Plus impressionnant encore, il a pu récupérer un certain sens du toucher: lorsque sa prothèse à retour d'effort rencontre un obstacle, elle transmet un signal au muscle pectoral, qui lui-même est interprété par le cerveau comme une sensation tactile. Ce système peut lui permettre de distinguer le chaud et le froid.

C'est qu'une portion de sa poitrine, où quatre terminaisons nerveuses de son bras manquant ont été redirigées, se comporte comme une carte des différentes parties de sa main et de son bras.

Lorsqu'on les touche à cet endroit, Jesse Sullivan, comme Claudia Mitchell, ont la sensation que c'est leur main qu'on manipule. Ce n'est pas le cas pour trois autres personnes opérées par l'équipe de Todd Kuiken.

La réinnervation a fonctionné pour deux d'entre elles, mais elle n'a pas permis de rétablir les fonctions sensitives.

Le bras bionique figure donc en bonne place dans la panoplie des "interfaces cerveau-machine" émergentes, qu'elles aient pour objet de commander un ordinateur par la pensée ou d'établir un contact entre une puce de silicium et des neurones.

L'intérêt du bras bionique est de s'affranchir de branchements invasifs, en captant directement sur la peau un signal qui est comme le résumé d'un mouvement complexe.
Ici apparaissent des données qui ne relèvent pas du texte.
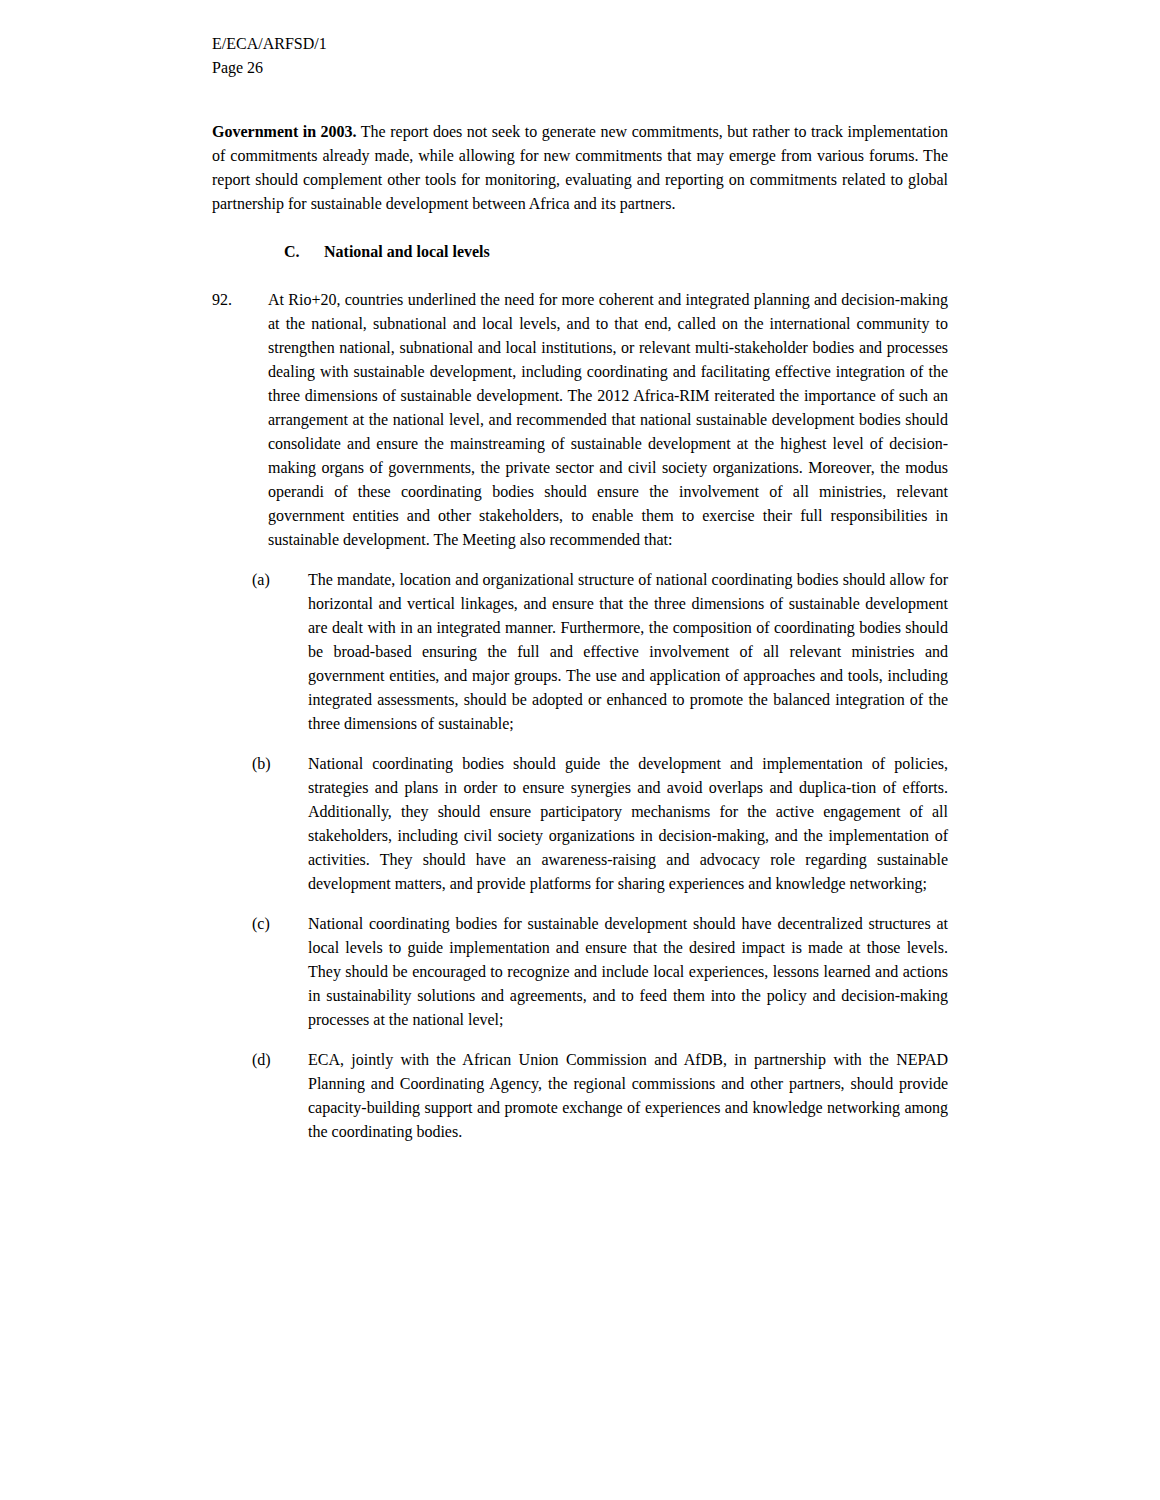E/ECA/ARFSD/1
Page 26
Government in 2003. The report does not seek to generate new commitments, but rather to track implementation of commitments already made, while allowing for new commitments that may emerge from various forums. The report should complement other tools for monitoring, evaluating and reporting on commitments related to global partnership for sustainable development between Africa and its partners.
C. National and local levels
92.
At Rio+20, countries underlined the need for more coherent and integrated planning and decision-making at the national, subnational and local levels, and to that end, called on the international community to strengthen national, subnational and local institutions, or relevant multi-stakeholder bodies and processes dealing with sustainable development, including coordinating and facilitating effective integration of the three dimensions of sustainable development. The 2012 Africa-RIM reiterated the importance of such an arrangement at the national level, and recommended that national sustainable development bodies should consolidate and ensure the mainstreaming of sustainable development at the highest level of decision-making organs of governments, the private sector and civil society organizations. Moreover, the modus operandi of these coordinating bodies should ensure the involvement of all ministries, relevant government entities and other stakeholders, to enable them to exercise their full responsibilities in sustainable development. The Meeting also recommended that:
(a)
The mandate, location and organizational structure of national coordinating bodies should allow for horizontal and vertical linkages, and ensure that the three dimensions of sustainable development are dealt with in an integrated manner. Furthermore, the composition of coordinating bodies should be broad-based ensuring the full and effective involvement of all relevant ministries and government entities, and major groups. The use and application of approaches and tools, including integrated assessments, should be adopted or enhanced to promote the balanced integration of the three dimensions of sustainable;
(b)
National coordinating bodies should guide the development and implementation of policies, strategies and plans in order to ensure synergies and avoid overlaps and duplica-tion of efforts. Additionally, they should ensure participatory mechanisms for the active engagement of all stakeholders, including civil society organizations in decision-making, and the implementation of activities. They should have an awareness-raising and advocacy role regarding sustainable development matters, and provide platforms for sharing experiences and knowledge networking;
(c)
National coordinating bodies for sustainable development should have decentralized structures at local levels to guide implementation and ensure that the desired impact is made at those levels. They should be encouraged to recognize and include local experiences, lessons learned and actions in sustainability solutions and agreements, and to feed them into the policy and decision-making processes at the national level;
(d)
ECA, jointly with the African Union Commission and AfDB, in partnership with the NEPAD Planning and Coordinating Agency, the regional commissions and other partners, should provide capacity-building support and promote exchange of experiences and knowledge networking among the coordinating bodies.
Pour les amputés, dont 85 % sont affligés de "douleurs fantômes", le bras bionique pourrait apporter un autre bénéfice : des études ont montré que l'illusion même d'effectuer un mouvement - grâce à un système vidéo par exemple - pouvait modifier le schéma corporel du patient et réduire la souffrance. "Cet effet antalgique pourrait être accentué avec ces nouvelles prothèses", avance Angela Sirigu (Institut des sciences cognitives de Lyon), dont l'équipe travaille sur les signaux myoélectriques.

Les moyens déployés outre-Atlantique impressionnent la chercheuse. L'armée, via la Darpa (Defense Advanced Research Projects Agency), s'y intéresse grandement. L'équipe de Todd Kuiken est désormais impliquée dans un programme sur quatre ans, intitulé "révolutionner la prosthétique 2009", d'un montant de 30,4 millions de dollars, dont la direction a été confiée à l'université Johns Hopkins.

L'urgence est là : 450 soldats américains déployés en Afghanistan et en Irak ont subi des amputations.